The Novel and Other Incidents

THE NOVEL AND OTHER INCIDENTS: Charlotte Harker’s collection of short stories is reviewed by Carla Scarano

The Novel and Other Incidents
Charlotte Harker
TSL Publications
ISBN 9781914245923

The surreal seeps into the ordinary in Charlotte Harker’s new collection of short prose pieces, which draw on the unsettling situations in which the different protagonists of the stories are trapped and from which they are trying to free themselves. Their dreams and desires are unbridled; they express the unconscious wish to break out of boring routines and turn ordinary events upside down, reversing and questioning everyday situations. The imagination flares, contradictions are temporarily effaced, and unexpected scenarios are described as normal. In these stories, drama and humour mingle, reflecting the absurdities and banalities of life:

 ‘Come on then, if you think you’re hard enough’. So I do, I step
outside and cross a threshold; I cross the line; I walk the line; I take in
a deep breath and inhale an air thick with fear and loathing, with
judgement and impatience, with self-interest and aggression. I fight
my way through and when I return home, some the wiser, I am
	I only went out to post a letter.
                                                          (‘Step Outside If You Think You’re Hard Enough’)

In our everyday life we make up ‘reality’, a construction that absorbs us even though our attempts to find a more authentic vision are denied each time. Miscommunications, misunderstandings and incomprehension damage relationships, solitude triggers addictions, and psychological suffering might hinder personal developments. In this perspective, there are no certainties, and the vulnerable side of humankind is openly exposed, although it is a condition that might be a strength that makes us human and flexible, adaptable to the different situations that we need to face. Survival seems to be the suggested final goal in a meandering path that has no conclusion. A different dimension is therefore envisaged in which toys come alive, poltergeists haunt the living, houses are redesigned by a dead architect according to the owner’s desires, and the protagonist of a novel about a writer writing a novel takes the place of the real writer, who suddenly dies.
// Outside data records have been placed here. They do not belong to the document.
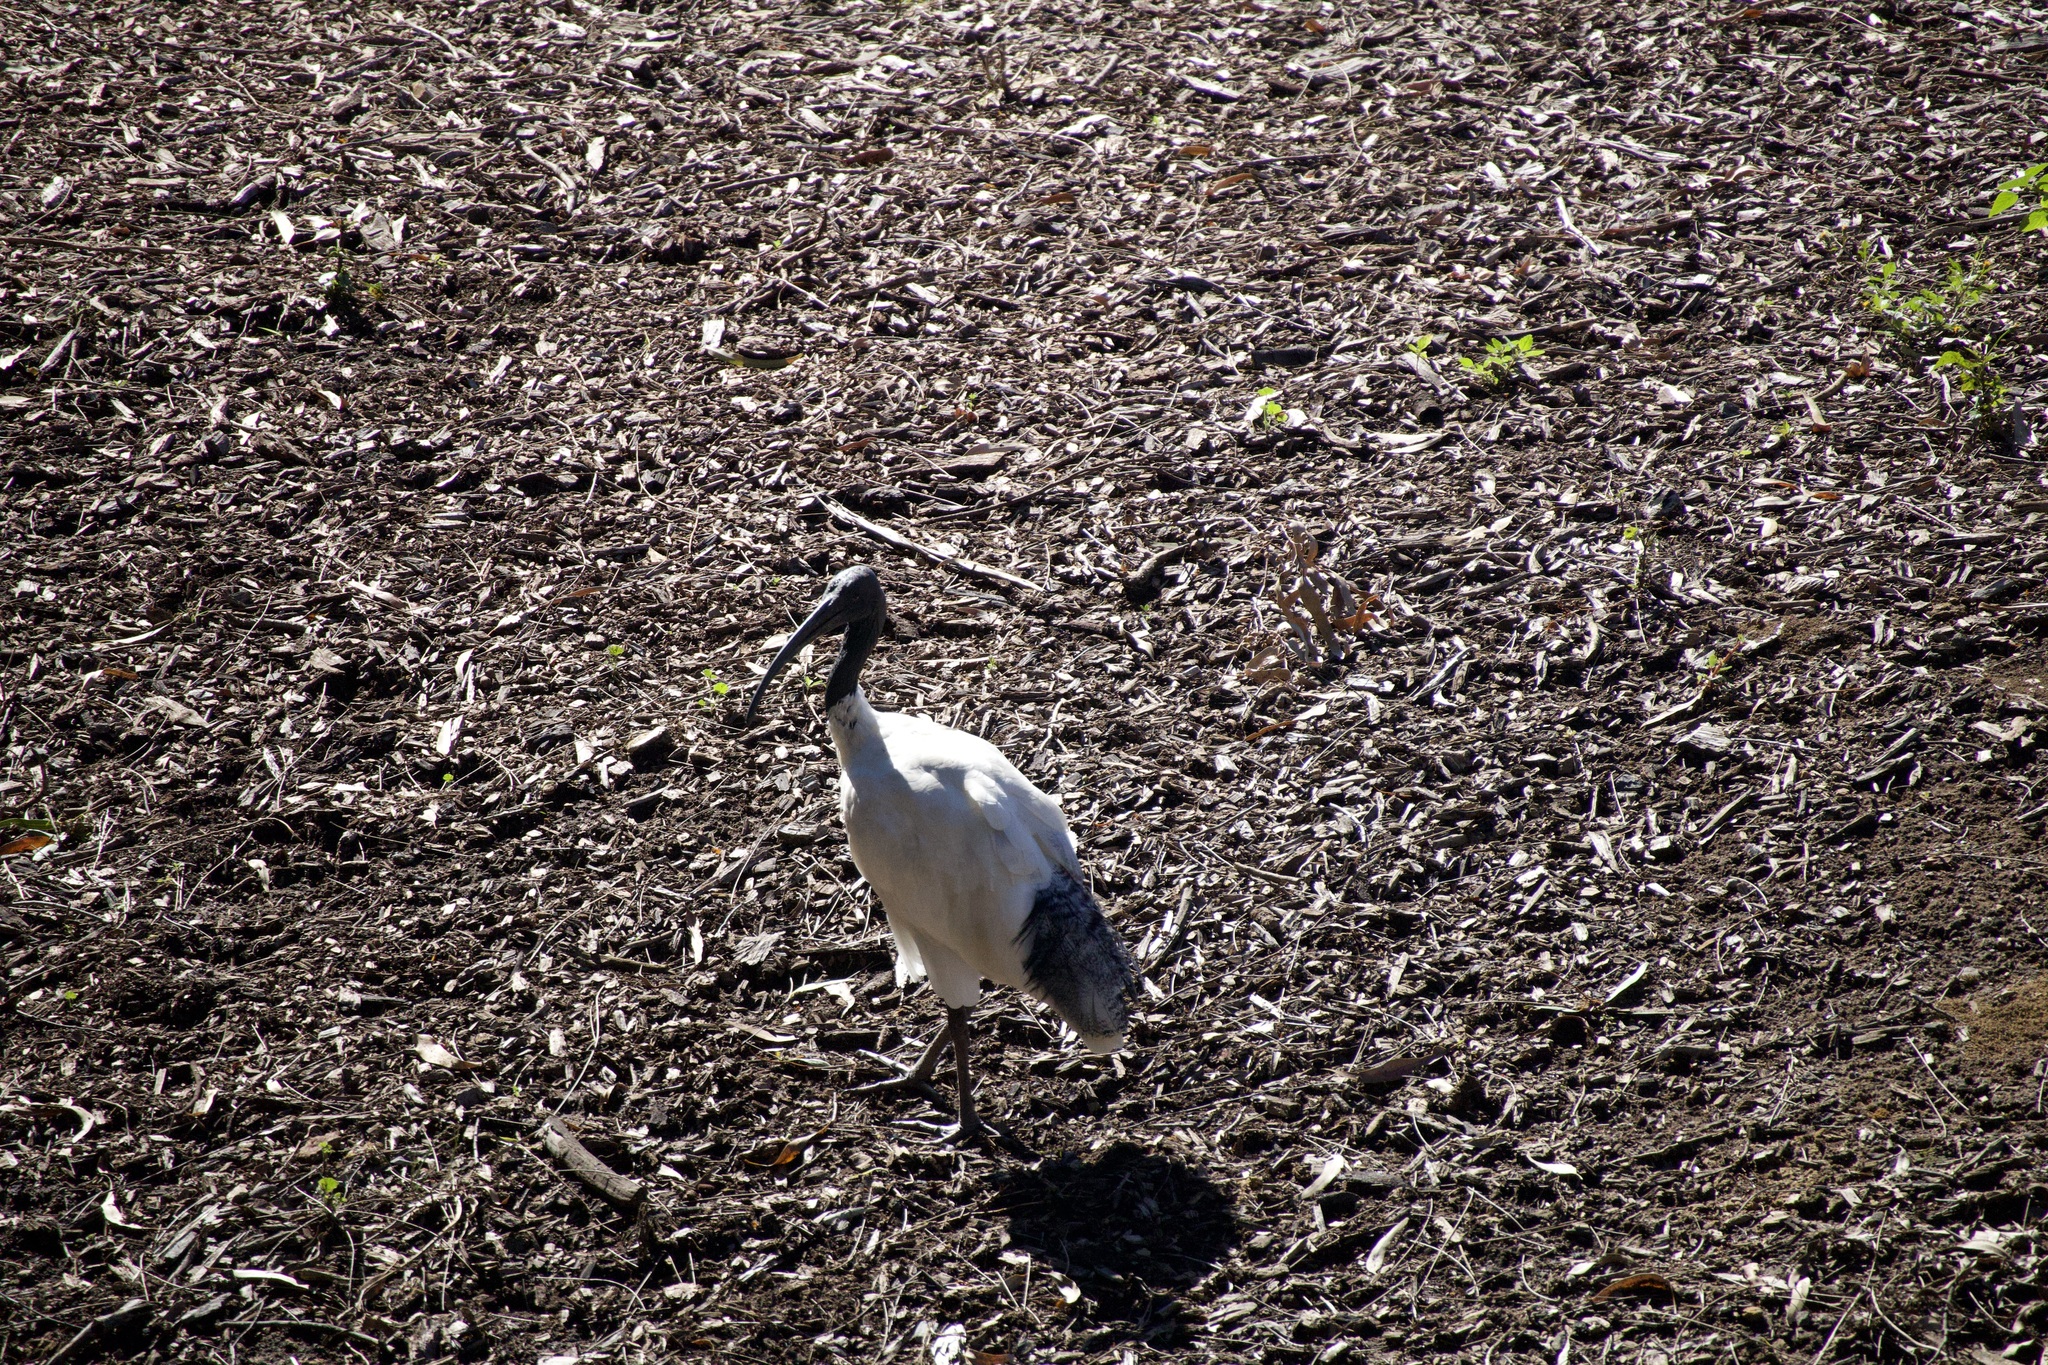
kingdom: Animalia
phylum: Chordata
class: Aves
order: Pelecaniformes
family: Threskiornithidae
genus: Threskiornis
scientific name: Threskiornis molucca
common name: Australian white ibis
But what is ‘reality’ after all? The different pieces in the collection explore exactly this issue in a pressing but understated questioning in which the absurd and the surreal creep in and become substitutes for what we think ‘reality’ is. ‘It is all temporary’ (‘The Kitchen Clock’); the passing of time kills the hope for definite progression or a final encouraging vision. We circle around, and old scars hurt again at the slightest moving of the heart. Eventually, indecision stops us from making up our mind and changing our life. Ordinary events therefore become symbolic of the human condition and are explored with an ironic lens that insightfully reflects on loss, missed opportunities and the power exercised by self-denial:

We had our chances. Of course we would not have known for certain
how our life together would have unfolded but we both would have
seized the opportunity to find out if we had been emotionally equipped
to do so.  We were in control of our fate but equally our own narratives,
our confused sense of self and our demons proved to be ruthless,
indifferent saboteurs.
                                                                                  (‘About Edward’)

The collection delves into our sense of existence and our position in this world. There are no definite answers and the search is still in progress and is continuous, engaging and entertaining the reader despite the pitfalls, flaws and absurdities of our situation. The black and white drawings that illustrate the book enhance these concepts via their apparent simplicity and in the keen attention to detail. They are figurative sketches that show and dissect the object in their precision and factualness, which might hide a different aspect behind the object’s ordinariness. The experiences are described in a touching and at times disturbing way with a witty sense of humour that encompasses joy and sadness, pain and rare moments of liberation. The topics are varied and unexpected and the narratives subvert the system that haunts the everyday, challenging who we think we are.